Events Calendar

Craig Lecture: Claudia Benthien (Hamburg)
Wednesday, March 27, 2019, 04:30pm - 06:00pm

Public Poetry: Encountering the Lyric in Urban Space

Claudia Benthien, Spring 2019 Distinguished Visiting Craig Professor

Wednesday, March 27, 2019, 04:30 PM – 06:00 PM

Academic Building, West Wing, room 4052

This talk will explore the presence of the poetic word in contemporary urban settings, appearing in many diverse forms: From ‘Poetry in Motion’ in the New York metro to enormous fluorescent light projections of poems on the exterior of buildings in Basel or Zurich by visual artist Jenny Holzer. From poems permanently written on walls – the much-discussed concrete poem “Avenida” by Eugen Gomringer at the facade of a Berlin college of education – to the technically enhanced spoken word, audible from far away at gigantic poetry slam events in Hamburg or declaimed on public squares through a megaphone in Delhi and by poet Ulrike Almut Sandig.
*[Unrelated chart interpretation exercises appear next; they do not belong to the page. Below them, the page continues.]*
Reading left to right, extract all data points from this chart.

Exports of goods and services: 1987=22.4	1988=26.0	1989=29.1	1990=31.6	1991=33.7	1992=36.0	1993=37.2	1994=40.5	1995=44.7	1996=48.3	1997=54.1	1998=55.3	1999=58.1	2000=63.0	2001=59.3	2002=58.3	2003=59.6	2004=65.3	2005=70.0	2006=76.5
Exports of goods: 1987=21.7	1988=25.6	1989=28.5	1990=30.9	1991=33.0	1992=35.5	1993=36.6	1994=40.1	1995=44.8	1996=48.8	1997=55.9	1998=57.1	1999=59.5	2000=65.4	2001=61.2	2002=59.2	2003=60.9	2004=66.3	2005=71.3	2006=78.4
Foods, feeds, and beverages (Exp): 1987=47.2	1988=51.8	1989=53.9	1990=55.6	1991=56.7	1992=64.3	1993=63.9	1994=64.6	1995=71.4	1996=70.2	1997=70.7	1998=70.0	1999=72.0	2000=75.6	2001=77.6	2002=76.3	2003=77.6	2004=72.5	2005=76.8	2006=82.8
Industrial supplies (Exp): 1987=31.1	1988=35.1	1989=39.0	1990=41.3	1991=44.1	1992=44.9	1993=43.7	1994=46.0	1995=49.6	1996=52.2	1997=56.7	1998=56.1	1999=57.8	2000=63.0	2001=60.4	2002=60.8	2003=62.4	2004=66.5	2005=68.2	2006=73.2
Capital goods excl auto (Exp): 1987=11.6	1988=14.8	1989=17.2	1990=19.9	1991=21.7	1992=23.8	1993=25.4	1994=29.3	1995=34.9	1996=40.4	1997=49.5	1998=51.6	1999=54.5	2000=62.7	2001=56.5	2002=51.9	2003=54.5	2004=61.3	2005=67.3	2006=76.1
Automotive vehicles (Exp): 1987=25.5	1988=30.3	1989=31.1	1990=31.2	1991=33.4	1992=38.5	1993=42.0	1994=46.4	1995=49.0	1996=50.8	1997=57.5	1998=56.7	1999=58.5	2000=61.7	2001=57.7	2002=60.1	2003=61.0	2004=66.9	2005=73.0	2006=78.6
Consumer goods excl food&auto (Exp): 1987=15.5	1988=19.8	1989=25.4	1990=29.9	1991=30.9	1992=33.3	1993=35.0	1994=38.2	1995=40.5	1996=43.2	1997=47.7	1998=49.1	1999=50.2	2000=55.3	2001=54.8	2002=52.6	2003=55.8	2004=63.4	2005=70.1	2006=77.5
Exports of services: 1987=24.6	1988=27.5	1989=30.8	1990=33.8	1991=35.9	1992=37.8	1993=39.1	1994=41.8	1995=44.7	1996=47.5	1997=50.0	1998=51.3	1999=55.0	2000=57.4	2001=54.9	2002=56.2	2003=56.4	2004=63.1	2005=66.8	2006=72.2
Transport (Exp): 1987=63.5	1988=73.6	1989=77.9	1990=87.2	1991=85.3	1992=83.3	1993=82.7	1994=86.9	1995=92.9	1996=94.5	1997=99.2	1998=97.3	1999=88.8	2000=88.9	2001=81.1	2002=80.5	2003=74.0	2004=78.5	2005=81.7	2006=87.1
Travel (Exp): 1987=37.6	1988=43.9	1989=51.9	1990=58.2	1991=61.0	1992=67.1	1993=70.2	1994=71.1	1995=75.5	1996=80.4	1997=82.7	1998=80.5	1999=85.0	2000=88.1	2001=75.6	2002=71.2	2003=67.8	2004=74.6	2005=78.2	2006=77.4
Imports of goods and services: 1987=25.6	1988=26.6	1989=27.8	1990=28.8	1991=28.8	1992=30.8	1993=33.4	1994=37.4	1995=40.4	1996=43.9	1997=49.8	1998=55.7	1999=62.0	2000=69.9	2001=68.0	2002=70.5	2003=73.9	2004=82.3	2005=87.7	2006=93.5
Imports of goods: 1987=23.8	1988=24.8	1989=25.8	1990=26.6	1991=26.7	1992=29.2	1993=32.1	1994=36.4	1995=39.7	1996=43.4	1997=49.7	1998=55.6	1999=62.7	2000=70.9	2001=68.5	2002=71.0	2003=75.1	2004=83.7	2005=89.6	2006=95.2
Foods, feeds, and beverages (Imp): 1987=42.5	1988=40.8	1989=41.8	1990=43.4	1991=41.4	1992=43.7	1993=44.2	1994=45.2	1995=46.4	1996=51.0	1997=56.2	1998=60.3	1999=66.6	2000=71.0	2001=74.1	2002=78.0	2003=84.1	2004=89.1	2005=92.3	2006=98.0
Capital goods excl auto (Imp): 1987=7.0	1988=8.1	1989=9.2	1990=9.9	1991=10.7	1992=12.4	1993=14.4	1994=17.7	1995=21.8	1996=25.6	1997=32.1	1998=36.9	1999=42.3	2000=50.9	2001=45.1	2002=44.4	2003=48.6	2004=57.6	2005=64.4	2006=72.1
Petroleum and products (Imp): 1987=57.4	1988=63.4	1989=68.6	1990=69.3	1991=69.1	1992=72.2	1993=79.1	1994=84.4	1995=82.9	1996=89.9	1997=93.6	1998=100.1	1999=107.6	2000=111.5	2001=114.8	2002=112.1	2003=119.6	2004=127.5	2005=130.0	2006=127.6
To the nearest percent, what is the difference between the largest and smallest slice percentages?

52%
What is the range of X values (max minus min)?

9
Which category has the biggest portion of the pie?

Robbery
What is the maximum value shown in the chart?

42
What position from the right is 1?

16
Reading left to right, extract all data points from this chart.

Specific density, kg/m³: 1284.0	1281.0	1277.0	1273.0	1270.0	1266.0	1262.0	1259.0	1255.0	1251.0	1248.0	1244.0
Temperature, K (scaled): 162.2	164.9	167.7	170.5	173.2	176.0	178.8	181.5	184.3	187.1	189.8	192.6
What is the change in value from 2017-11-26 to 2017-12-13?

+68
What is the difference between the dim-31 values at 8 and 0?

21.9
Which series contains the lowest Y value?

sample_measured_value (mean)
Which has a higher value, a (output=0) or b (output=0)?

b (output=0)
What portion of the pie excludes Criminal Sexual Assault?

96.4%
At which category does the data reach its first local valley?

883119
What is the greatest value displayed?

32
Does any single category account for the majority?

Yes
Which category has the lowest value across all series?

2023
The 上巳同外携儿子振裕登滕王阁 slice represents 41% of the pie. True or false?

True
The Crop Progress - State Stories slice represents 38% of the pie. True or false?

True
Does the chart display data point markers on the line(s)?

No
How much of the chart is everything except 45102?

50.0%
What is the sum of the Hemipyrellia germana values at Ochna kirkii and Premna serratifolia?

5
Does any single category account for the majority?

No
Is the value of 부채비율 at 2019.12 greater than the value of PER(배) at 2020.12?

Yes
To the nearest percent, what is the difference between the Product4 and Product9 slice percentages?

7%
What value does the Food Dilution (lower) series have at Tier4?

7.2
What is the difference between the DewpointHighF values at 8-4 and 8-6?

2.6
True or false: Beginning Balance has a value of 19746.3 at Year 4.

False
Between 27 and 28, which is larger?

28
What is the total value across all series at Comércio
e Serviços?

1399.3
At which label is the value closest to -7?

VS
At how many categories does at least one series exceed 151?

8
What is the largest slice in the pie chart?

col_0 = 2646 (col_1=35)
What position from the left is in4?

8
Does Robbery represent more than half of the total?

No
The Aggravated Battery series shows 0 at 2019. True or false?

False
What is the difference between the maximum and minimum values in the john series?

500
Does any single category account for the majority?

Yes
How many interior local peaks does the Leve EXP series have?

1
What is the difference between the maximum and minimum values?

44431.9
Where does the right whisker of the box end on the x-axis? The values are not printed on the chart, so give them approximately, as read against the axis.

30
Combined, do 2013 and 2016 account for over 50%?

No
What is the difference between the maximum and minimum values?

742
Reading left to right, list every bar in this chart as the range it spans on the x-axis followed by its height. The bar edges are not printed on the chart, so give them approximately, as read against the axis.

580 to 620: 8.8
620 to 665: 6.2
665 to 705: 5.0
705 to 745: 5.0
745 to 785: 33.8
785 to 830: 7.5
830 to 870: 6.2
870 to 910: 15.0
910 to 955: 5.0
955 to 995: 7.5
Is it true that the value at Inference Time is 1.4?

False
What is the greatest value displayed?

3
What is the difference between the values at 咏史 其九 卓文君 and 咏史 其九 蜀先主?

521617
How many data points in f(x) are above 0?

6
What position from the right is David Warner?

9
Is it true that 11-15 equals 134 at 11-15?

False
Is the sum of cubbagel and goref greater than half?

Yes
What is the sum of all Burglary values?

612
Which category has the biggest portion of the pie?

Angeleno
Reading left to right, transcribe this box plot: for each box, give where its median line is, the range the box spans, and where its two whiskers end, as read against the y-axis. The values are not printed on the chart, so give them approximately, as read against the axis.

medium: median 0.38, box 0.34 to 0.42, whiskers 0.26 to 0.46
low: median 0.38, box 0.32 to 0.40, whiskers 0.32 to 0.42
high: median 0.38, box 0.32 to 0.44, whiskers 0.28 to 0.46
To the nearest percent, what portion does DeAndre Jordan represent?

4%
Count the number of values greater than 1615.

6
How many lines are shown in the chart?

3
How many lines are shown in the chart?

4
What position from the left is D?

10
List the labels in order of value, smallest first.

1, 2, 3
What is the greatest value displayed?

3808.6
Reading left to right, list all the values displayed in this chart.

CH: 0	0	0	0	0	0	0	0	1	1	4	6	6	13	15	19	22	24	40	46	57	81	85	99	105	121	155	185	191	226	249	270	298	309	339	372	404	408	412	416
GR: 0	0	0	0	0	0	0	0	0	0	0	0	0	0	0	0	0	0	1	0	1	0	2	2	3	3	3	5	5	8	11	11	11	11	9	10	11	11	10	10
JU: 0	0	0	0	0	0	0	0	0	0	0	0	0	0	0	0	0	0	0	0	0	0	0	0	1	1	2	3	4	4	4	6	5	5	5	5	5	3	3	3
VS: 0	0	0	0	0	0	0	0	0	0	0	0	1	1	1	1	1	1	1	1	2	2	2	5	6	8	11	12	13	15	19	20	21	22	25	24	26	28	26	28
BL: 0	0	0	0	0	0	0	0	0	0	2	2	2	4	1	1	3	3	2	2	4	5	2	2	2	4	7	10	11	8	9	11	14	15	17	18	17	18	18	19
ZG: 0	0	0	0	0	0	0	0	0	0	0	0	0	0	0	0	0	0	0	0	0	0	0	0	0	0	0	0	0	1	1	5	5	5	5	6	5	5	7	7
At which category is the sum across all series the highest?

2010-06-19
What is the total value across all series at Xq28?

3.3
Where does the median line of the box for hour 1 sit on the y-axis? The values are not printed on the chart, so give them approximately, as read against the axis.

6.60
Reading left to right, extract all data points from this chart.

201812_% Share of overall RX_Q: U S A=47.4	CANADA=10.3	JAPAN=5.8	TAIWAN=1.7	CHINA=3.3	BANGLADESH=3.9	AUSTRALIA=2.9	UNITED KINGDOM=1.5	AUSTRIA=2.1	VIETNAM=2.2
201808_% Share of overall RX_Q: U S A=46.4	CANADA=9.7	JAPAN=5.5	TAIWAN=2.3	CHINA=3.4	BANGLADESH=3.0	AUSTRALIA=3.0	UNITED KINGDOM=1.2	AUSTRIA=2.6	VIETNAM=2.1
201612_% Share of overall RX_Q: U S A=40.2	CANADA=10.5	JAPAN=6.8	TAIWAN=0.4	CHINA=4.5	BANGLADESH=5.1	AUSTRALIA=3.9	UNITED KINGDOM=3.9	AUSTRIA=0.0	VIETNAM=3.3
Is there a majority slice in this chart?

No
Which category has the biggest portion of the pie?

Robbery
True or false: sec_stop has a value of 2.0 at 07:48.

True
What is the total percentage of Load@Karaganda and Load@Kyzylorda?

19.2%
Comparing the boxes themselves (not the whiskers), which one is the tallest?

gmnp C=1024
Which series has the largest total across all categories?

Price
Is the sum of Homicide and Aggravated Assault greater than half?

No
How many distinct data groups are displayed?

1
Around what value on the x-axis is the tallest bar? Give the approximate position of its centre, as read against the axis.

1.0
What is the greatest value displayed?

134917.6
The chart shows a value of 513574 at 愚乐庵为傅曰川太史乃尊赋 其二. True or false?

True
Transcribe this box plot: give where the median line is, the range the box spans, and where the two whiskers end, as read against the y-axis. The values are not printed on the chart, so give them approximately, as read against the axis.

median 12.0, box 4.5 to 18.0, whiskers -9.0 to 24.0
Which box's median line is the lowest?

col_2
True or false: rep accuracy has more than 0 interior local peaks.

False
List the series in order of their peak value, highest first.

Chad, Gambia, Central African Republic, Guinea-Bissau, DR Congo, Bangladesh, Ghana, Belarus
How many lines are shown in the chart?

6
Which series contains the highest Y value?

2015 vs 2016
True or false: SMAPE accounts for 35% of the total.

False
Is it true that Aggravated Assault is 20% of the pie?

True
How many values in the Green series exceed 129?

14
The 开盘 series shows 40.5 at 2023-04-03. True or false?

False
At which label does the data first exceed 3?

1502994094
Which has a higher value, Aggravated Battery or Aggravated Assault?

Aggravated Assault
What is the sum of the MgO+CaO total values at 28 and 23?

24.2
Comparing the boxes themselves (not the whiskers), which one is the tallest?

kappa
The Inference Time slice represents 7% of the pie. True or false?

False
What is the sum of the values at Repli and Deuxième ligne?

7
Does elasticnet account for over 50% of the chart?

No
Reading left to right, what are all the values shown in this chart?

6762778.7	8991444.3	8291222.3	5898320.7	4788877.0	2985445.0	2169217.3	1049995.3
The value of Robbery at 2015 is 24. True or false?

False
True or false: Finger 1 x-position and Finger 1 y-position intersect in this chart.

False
On the one hand, Claudia Benthien’s talk will propose that it is the unexpected literariness of poetic language in the public realm that lets the words appear as ‘lyric.’ Poetic language is perceived as such if it is ostentatious, creates deviations and an awareness of its materiality: an ‘aesthetic surplus’ that exceeds the communicative function which dominates the public sphere. On the other hand, her talk will inquire the ‘in-between-ness’ of poetry encountered in urban space: shifting between the oral and the written mode, between communicative message and aesthetic experience, but also between private and public. How does a subject or a collective experience the ‘sudden presence’ of the lyric in the city space and how are they related? Recent debates on the ‘politics’ of urban space will be taken into account here, for instance the effects of privatization, commercialization, video surveillance, and the growing presence of security services and police forces. This sociological critique goes along with approaches from performance studies, which focus on non-structured audiences and unexpected ‘ways of assembling’ that may enable new forms of collectivity and political participation.